If she didn’t get away from him soon and get to Jonas, then it would be too late for the pride leader’s son. And if that happened, then the Breeds world would quickly go to hell in a handbasket. Because nothing would restrain their rage then.
Her time had run out. And Tanner was deceptive enough, merciless enough, that he could be trying to gain her trust for one reason only. To gain the information her father’s agent had sent, the location of the first Leo and his child. That information couldn’t get into the wrong hands. Until she knew, beyond a shadow of a doubt, that Tanner wasn’t her father’s spy, then she couldn’t trust. She couldn’t afford to ever trust her heart or her hunger again. Chaz had taught her better than that.

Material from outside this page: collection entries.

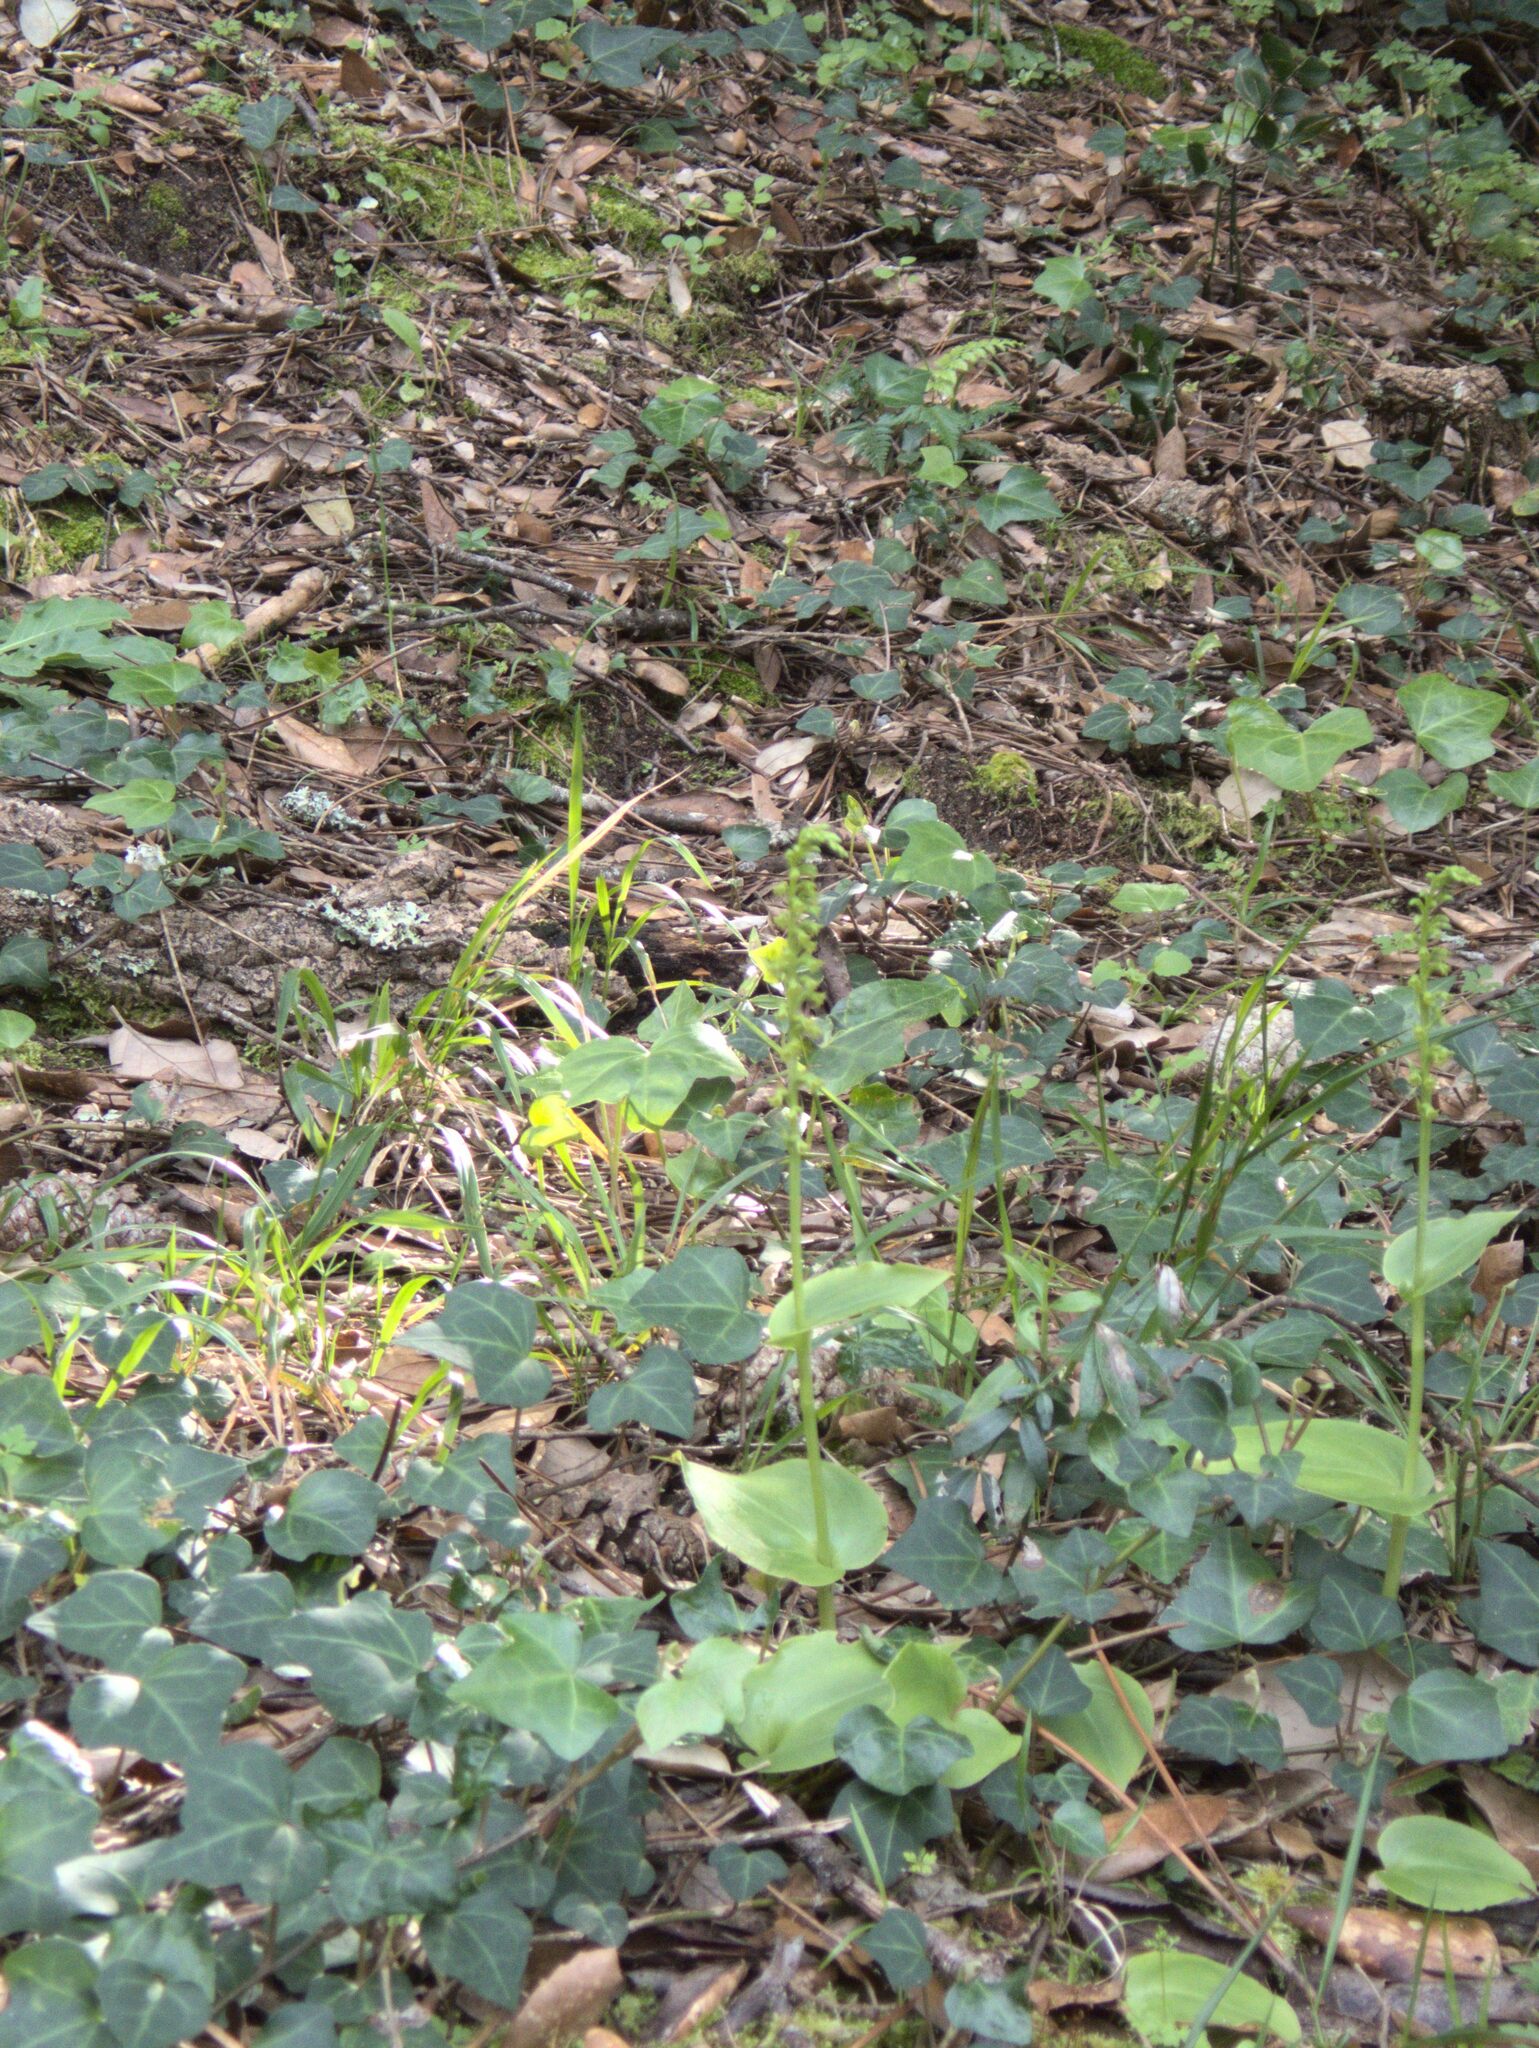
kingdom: Plantae
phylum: Tracheophyta
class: Liliopsida
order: Asparagales
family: Orchidaceae
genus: Gennaria
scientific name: Gennaria diphylla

Her eyes were cold. The dark chocolate gaze was unemotional, uncaring. She could have been talking about the weather. But what he saw and what he could smell were two different things. His eyes saw a cold, hard shell. But he rarely depended on his eyes alone.
He could smell her pain, just as he could smell her fear and the anger she was tamping so deep inside her that it festered like an open wound.
She was fighting desperately to shut it all down. He could sense that. She had to obliterate all emotion to survive the darkness her father had placed inside her. And he couldn’t allow that. Smelling her fear made the animal inside him pace and thirst for blood. It did nothing to keep the man he was in control.
He knew all about conditioning and training. He had lived beneath Tallant’s guidelines for the first fifteen years of his life. As an animal. A weapon that had to be molded for effectiveness.
“Once you had the strength to break away, why was it too late?”
Her gaze flickered with shadows of deceit. He hated that deceit.